The S&P500 closed the week down a small fraction of one percent. Volume was very light and volatility approached the lows of the year. The S&P seems to be having a hard time breaking out and beyond the upper 1800’s, a level first reached in January and then again throughout the spring.
Momentum seems to be fading. MACD continues to diverge bearishly from the price level in the S&P (ie. prices are back to the old highs, but MACD is far lower). And while prices last week dipped below the 50 day moving average, they did close above; this suggests that as a trader, one should still stay somewhat bullish and certainly not be heavily short. Prices are still well above the 200 day moving average and this average is still sloping upward. So upward momentum is weakening ,but the overall trend in prices is still up.
On the economic front, the news was fairly poor. Retail sales missed badly….both the headline number as well as the figure excluding auto sales. It appears that American consumers are running out of gas. The housing market index missed badly. Yes the housing market has rebounded somewhat over the last two years, but this rebound is now showing signs of slowing down. Both consumer and producer prices were higher than expected when looking at the core figures; headline inflation, however, still remains firmly under control. Industrial production missed badly, as did consumer sentiment, which registered its biggest miss in eight years! On the positive side, the Empire State manufacturing survey and the initial jobless claims were better than expected.

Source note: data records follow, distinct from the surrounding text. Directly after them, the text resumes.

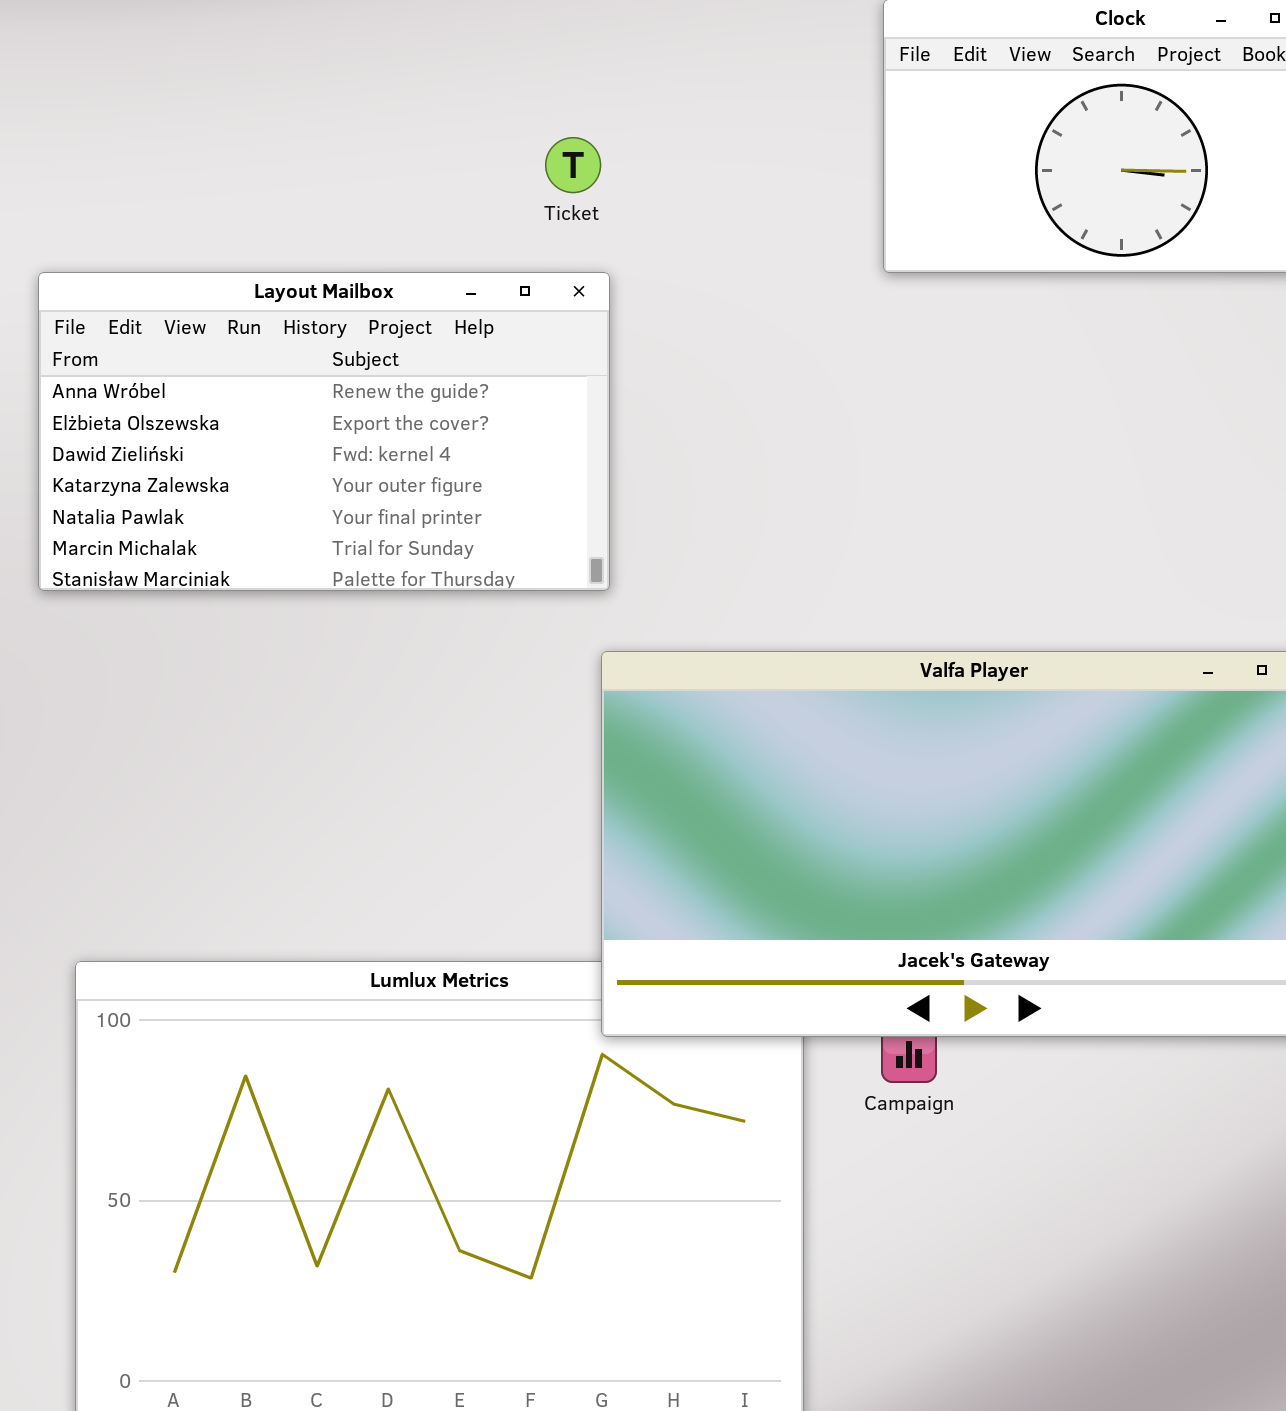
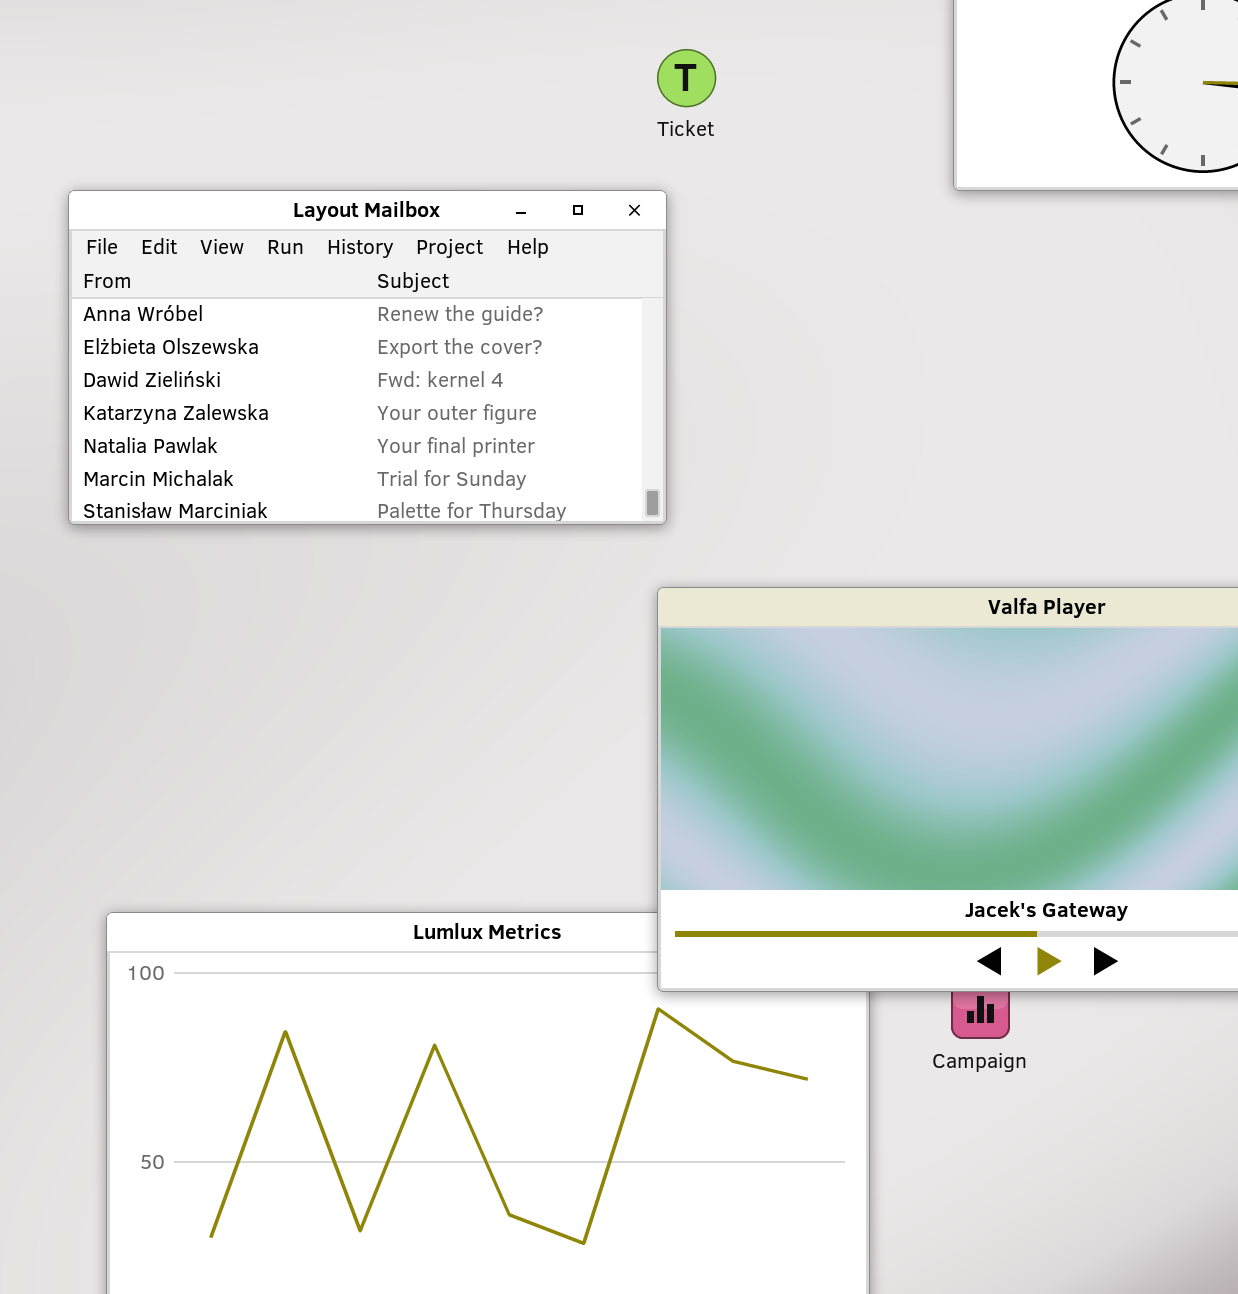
Ticket: [545,137,601,193] -> [657,49,716,107], moved

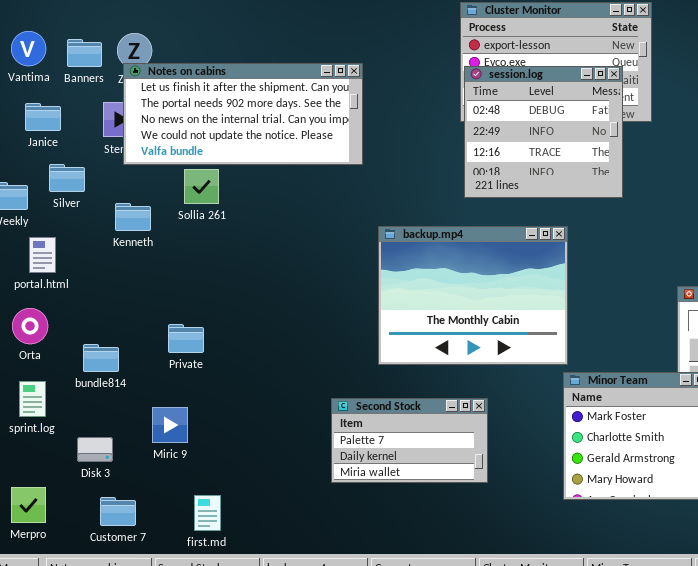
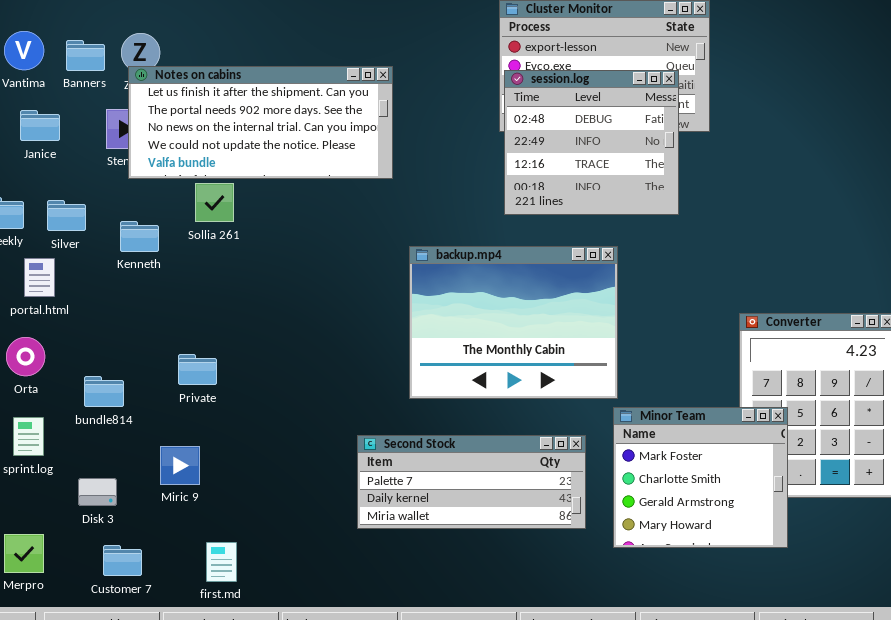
Silver: [49,164,85,192] -> [47,200,86,231], moved
Second Stock: [331,398,488,483] -> [357,435,586,529], resized

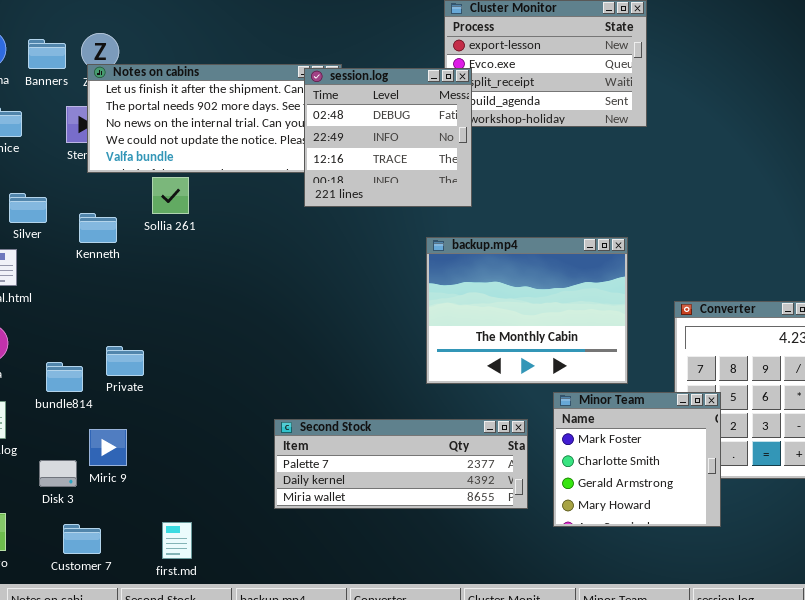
session.log: [504,70,679,215] -> [304,68,472,207], moved
backup.mp4: [409,246,618,399] -> [426,237,628,384], moved
Private: [178,354,217,385] -> [106,346,144,376], moved
Second Stock: [357,435,586,529] -> [274,419,528,509], resized
Miric 9: [160,446,200,485] -> [89,429,127,466], moved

Back in September 2013, we noted—in an entry titled US Treasuries on Sale?—that the 10 year Treasury had risen in yield (fallen in price) from 1.4% to about 3.0% and we suggested that this asset class might present a good opportunity in terms of value, and especially when many other asset classes seemed to be overpriced (ie. not offering a good value).
So how did we do?
Well last week, the 10 year touched 2.47% or well down form 3.0%. In the Treasury market, this represents a huge rise is price over a relatively short period of time.
In short, we were right.
But more importantly, we were right when virtually all of the Wall Street pundits were wrong. Almost all economists on Wall Street (yes, almost 100%) were forecasting that rates would rise over this period. In fact, the experts were so wrong, the Wall Street Journal recently published a big piece titled: “Stubborn Treasury-Bond Yields Touch a Low”.
In it, the author notes:
US government bond yields, which move inversely to prices, briefly touched their lowest level in six months Monday as geopolitical fears combined with uncertainty over global economic growth to push fund managers toward havens. The surprise strength in Treasurys is confounding bond-market bears: in 2014, US government bonds have gained more than the Dow Jones Industrial Average.
So what’s an important takeaway? The fact that all the experts can (and often are) wrong about such an important topic—in this case interest rates.
So when Wall Street insists that no recessions are on the horizon and stock prices will not meaningfully correct, please take note—these so-called experts are often wrong, and when they’re wrong, they’re wrong in a big way.